It’s a bleak scenario. A massive earthquake along the New Madrid fault kills or injures 60,000 people in Tennessee. A quarter of a million people are homeless. The Memphis airport – the country’s biggest air terminal for packages – goes off-line. Major oil and gas pipelines across Tennessee rupture, causing shortages in the Northeast. In Missouri, another 15,000 people are hurt or dead. Cities and towns throughout the central U.S. lose power and water for months. Losses stack up to hundreds of billions of dollars.
Fortunately, this magnitude 7.7 temblor is not real but rather a scenario imagined by the Mid-America Earthquake Center and the Institute for Crisis, Disaster and Risk Management at George Washington University. The goal of their 2008 analysis was to plan for a modern recurrence of quakes that happened along the New Madrid fault more than 200 years ago, in 1811 and 1812.
No one alive has experienced a major earthquake in the Midwest, yet geologists say it’s only a matter of time. That puts a lot of uncertainty on disaster officials. Their earthquake precautions – quake-resistant building codes, for example – have never been reality tested. Some question if enough has been done to strengthen existing buildings, schools and other infrastructure.
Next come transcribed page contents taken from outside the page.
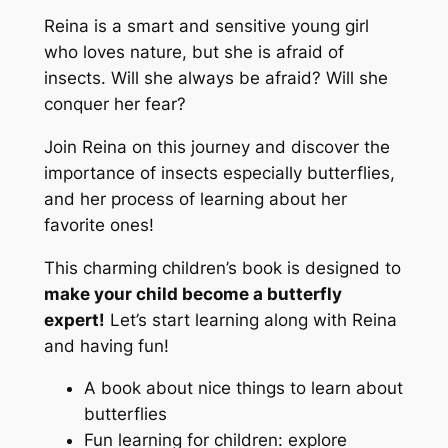
Reina is a smart and sensitive young girl
who loves nature, but she is afraid of
insects. Will she always be afraid? Will she
conquer her fear?
Join Reina on this journey and discover the
importance of insects especially butterflies,
and her process of learning about her
favorite ones!
This charming children’s book is designed to
make your child become a butterfly
expert!
Let’s start learning along with Reina
and having fun!
A book about nice things to learn about
butterflies
Fun learning for children: explore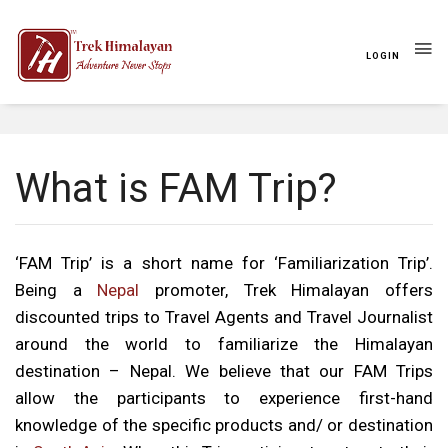
LOGIN
Travel Style
FAM Trip
What is FAM Trip?
‘FAM Trip’ is a short name for ‘Familiarization Trip’.
Being a
Nepal
promoter, Trek Himalayan offers
discounted trips to Travel Agents and Travel Journalist
around the world to familiarize the Himalayan
destination – Nepal. We believe that our FAM Trips
allow the participants to experience first-hand
knowledge of the specific products and/ or destination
It is difficult to prepare for a geological catastrophe the public cannot see and has never experienced.
“We mostly react to disasters, and it’s been extremely rare that we get ahead of things,” said Claire Rubin, a disaster response specialist in Arlington, Va. “A lot of hard problems don’t get solved. They get moved around and passed along.”
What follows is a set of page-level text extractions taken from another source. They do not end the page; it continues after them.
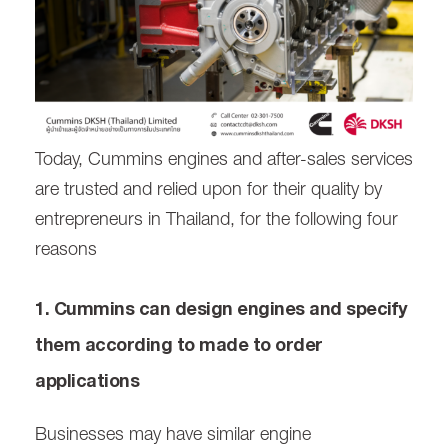
Today, Cummins engines and after-sales services
are trusted and relied upon for their quality by
entrepreneurs in Thailand, for the following four
reasons
1. Cummins can design engines and specify
them according to made to order
applications
Businesses may have similar engine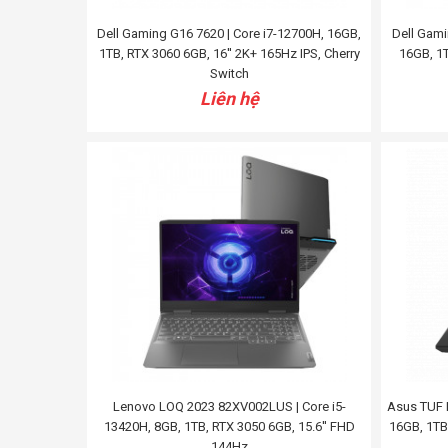
Dell Gaming G16 7620 | Core i7-12700H, 16GB,
Dell Gami
1TB, RTX 3060 6GB, 16'' 2K+ 165Hz IPS, Cherry
16GB, 1T
Switch
Liên hệ
Lenovo LOQ 2023 82XV002LUS | Core i5-
Asus TUF 
13420H, 8GB, 1TB, RTX 3050 6GB, 15.6'' FHD
16GB, 1TB
144Hz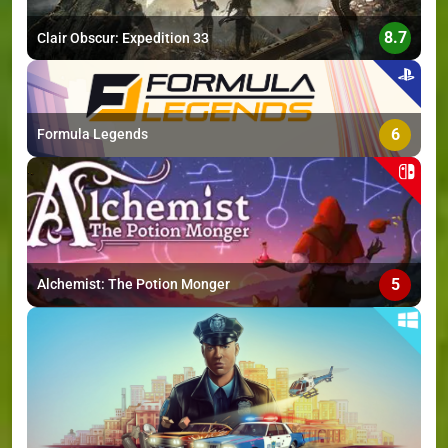
8.7
Clair Obscur: Expedition 33
6
Formula Legends
5
Alchemist: The Potion Monger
Steven L. Lueker is among disaster response officials who worry about the New Madrid fault and another fault to the north, in the Wabash Valley. He’s the emergency management coordinator for Jefferson County in Southern Illinois, and he rattles off likely impact statistics. One of the most important: The New Madrid fault is expected to generate a large-scale earthquake within the next 50 years.